Menariknya, aksi “No Kings” tidak hanya terkonsentrasi di wilayah yang dikenal sebagai basis Partai Demokrat, tetapi juga meluas ke daerah yang cenderung mendukung Partai Republik.
Menurut penyelenggara, hampir setengah dari aksi berlangsung di wilayah konservatif.
Negara bagian seperti Texas, Florida, dan Ohio masing-masing mencatat lebih dari 100 demonstrasi.
Selain itu, aksi juga digelar di komunitas terpencil seperti Kotzebue di Alaska, menunjukkan bahwa gerakan ini telah menjangkau berbagai lapisan masyarakat.
Di Michigan, ribuan orang berkumpul di Gedung Capitol negara bagian sebagai bagian dari demonstrasi terbesar di wilayah tersebut.

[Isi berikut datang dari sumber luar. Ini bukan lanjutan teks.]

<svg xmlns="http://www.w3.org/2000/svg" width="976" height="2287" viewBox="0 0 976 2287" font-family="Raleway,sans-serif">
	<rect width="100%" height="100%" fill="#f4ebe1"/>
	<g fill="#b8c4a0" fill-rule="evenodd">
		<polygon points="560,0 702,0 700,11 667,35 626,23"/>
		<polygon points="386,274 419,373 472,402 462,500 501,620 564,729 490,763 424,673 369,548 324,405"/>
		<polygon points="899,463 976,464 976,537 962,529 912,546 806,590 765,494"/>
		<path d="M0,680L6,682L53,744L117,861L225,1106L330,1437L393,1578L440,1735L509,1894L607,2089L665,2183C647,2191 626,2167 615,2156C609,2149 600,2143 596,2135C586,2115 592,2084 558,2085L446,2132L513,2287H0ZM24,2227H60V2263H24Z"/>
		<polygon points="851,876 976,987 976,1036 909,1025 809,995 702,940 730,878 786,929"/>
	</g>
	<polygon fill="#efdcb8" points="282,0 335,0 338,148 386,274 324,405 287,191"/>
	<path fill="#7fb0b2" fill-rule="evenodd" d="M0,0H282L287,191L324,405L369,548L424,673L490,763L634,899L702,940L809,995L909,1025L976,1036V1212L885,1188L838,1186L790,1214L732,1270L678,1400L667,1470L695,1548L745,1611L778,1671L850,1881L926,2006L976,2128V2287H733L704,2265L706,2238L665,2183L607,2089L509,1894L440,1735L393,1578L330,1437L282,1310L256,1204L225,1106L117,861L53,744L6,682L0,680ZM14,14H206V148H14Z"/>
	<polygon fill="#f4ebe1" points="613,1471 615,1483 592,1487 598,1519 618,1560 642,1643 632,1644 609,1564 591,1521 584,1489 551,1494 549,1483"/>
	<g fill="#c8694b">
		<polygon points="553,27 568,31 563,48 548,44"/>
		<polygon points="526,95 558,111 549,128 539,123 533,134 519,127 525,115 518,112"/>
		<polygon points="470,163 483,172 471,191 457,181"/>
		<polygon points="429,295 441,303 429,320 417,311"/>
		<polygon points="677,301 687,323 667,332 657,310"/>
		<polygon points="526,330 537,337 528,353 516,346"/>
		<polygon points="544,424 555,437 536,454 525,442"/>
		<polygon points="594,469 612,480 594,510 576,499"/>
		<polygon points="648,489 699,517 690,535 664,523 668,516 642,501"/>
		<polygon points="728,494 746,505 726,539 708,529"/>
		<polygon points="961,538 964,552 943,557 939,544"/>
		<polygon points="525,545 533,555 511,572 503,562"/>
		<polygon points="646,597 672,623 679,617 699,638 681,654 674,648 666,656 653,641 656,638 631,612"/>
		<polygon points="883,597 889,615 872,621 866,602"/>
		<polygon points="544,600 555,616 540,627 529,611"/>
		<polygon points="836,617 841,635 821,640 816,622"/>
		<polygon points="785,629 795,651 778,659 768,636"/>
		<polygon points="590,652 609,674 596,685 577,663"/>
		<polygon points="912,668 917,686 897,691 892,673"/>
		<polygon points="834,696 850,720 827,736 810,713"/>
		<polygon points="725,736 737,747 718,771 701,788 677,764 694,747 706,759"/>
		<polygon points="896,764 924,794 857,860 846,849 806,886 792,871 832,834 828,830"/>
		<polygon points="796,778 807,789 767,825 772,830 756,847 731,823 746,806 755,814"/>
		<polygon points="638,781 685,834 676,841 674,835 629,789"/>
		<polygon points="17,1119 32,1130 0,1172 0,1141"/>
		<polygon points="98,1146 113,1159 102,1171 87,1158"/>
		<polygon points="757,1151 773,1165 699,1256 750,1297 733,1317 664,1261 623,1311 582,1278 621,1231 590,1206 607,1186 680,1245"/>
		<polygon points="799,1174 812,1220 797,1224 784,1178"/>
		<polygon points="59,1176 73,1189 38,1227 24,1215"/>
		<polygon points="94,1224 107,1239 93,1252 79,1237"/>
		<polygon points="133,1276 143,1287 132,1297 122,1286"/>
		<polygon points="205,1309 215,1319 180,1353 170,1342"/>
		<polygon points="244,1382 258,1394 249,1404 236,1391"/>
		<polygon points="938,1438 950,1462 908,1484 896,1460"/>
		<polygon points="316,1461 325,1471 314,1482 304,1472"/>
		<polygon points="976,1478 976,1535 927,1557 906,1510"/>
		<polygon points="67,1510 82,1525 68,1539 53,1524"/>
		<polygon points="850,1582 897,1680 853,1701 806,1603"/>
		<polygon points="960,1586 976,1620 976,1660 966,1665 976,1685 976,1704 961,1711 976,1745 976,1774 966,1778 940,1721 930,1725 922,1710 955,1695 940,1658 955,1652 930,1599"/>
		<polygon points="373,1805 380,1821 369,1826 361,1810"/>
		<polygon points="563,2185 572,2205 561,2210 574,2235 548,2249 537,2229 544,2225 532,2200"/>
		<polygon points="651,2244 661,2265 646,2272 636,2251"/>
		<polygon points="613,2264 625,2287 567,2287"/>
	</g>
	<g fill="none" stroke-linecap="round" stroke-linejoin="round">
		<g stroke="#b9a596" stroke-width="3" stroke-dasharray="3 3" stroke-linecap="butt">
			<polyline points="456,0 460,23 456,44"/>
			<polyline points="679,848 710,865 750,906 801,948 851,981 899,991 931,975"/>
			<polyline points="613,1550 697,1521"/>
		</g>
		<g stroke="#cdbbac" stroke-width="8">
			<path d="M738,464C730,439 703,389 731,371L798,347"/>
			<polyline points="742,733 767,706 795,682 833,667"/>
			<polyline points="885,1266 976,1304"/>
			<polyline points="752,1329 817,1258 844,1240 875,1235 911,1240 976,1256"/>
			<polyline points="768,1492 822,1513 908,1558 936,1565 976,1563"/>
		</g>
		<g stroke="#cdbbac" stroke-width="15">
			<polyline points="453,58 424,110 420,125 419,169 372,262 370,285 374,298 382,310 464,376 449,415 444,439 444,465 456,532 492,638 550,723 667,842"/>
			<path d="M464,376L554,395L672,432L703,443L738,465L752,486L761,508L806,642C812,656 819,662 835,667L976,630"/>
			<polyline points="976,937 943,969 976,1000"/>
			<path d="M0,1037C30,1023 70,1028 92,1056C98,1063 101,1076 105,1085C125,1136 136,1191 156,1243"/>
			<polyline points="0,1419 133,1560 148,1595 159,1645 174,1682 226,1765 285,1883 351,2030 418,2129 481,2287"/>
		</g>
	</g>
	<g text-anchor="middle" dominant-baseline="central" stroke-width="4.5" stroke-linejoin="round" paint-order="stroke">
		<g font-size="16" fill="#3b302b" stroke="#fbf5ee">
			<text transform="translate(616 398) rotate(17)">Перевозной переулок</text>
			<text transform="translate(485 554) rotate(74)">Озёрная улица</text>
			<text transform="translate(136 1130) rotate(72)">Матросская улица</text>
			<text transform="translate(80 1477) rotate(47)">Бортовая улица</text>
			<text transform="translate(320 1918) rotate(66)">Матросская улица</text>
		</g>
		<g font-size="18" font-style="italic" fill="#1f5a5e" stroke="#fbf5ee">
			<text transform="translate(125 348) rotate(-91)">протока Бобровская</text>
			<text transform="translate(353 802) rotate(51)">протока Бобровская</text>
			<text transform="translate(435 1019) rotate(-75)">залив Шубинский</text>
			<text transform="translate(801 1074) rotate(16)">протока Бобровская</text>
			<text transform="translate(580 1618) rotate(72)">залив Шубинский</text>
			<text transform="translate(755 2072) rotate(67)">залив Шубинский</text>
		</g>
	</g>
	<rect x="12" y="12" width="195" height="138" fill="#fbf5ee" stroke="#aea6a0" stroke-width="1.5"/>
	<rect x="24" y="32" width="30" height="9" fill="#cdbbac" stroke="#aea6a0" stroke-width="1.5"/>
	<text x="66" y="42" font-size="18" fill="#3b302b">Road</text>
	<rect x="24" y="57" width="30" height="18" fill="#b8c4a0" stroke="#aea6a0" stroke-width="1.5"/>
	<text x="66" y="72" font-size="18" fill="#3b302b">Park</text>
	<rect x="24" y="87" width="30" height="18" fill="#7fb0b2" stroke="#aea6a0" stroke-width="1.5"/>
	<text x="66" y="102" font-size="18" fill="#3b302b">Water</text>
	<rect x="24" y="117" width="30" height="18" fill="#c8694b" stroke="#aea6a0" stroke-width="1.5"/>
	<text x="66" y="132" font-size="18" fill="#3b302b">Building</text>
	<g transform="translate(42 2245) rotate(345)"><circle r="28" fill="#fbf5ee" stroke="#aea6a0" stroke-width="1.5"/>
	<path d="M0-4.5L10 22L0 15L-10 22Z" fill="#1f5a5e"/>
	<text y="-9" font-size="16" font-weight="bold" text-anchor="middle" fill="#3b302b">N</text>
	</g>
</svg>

News From The States melaporkan, aksi di Michigan menjadi salah satu yang paling signifikan dalam gelombang terbaru ini.
Demonstrasi ini diikuti oleh berbagai kalangan, mulai dari aktivis, pekerja, politisi lokal, hingga warga biasa.
Baca juga: Serangan Presisi Iran Hancurkan E-3G Sentry, Pesawat Komando dan Kendali Udara Amerika Serikat
Sejumlah demonstran mengaku terdorong oleh kombinasi isu ekonomi dan politik. Ada pula yang menyoroti hak-hak sipil, transparansi pemerintah, serta kebijakan luar negeri.
Seorang warga Detroit mengatakan bahwa ia khawatir dengan arah kebijakan luar negeri Amerika Serikat. Ia menegaskan bahwa dirinya tidak menginginkan perang.
Di sisi lain, aktivis komunitas melihat aksi ini sebagai momentum untuk membangun solidaritas dan memperkuat jaringan gerakan sosial di tingkat lokal.
Aksi “No Kings” kali ini merupakan gelombang ketiga setelah dua demonstrasi sebelumnya yang juga diikuti jutaan orang.
Para penyelenggara menyebut gerakan ini sebagai respons terhadap apa yang mereka anggap sebagai ancaman terhadap demokrasi, hak-hak sipil, dan supremasi hukum.
Seorang anggota legislatif Michigan, Emily Dievendorf, mengatakan bahwa aksi ini didorong oleh kecintaan terhadap negara dan keinginan untuk memperjuangkan perubahan.
Dengan jumlah peserta yang terus meningkat dan jangkauan yang semakin luas, gerakan “No Kings” diperkirakan akan terus berkembang di tengah meningkatnya ketegangan politik dan ekonomi di Amerika Serikat.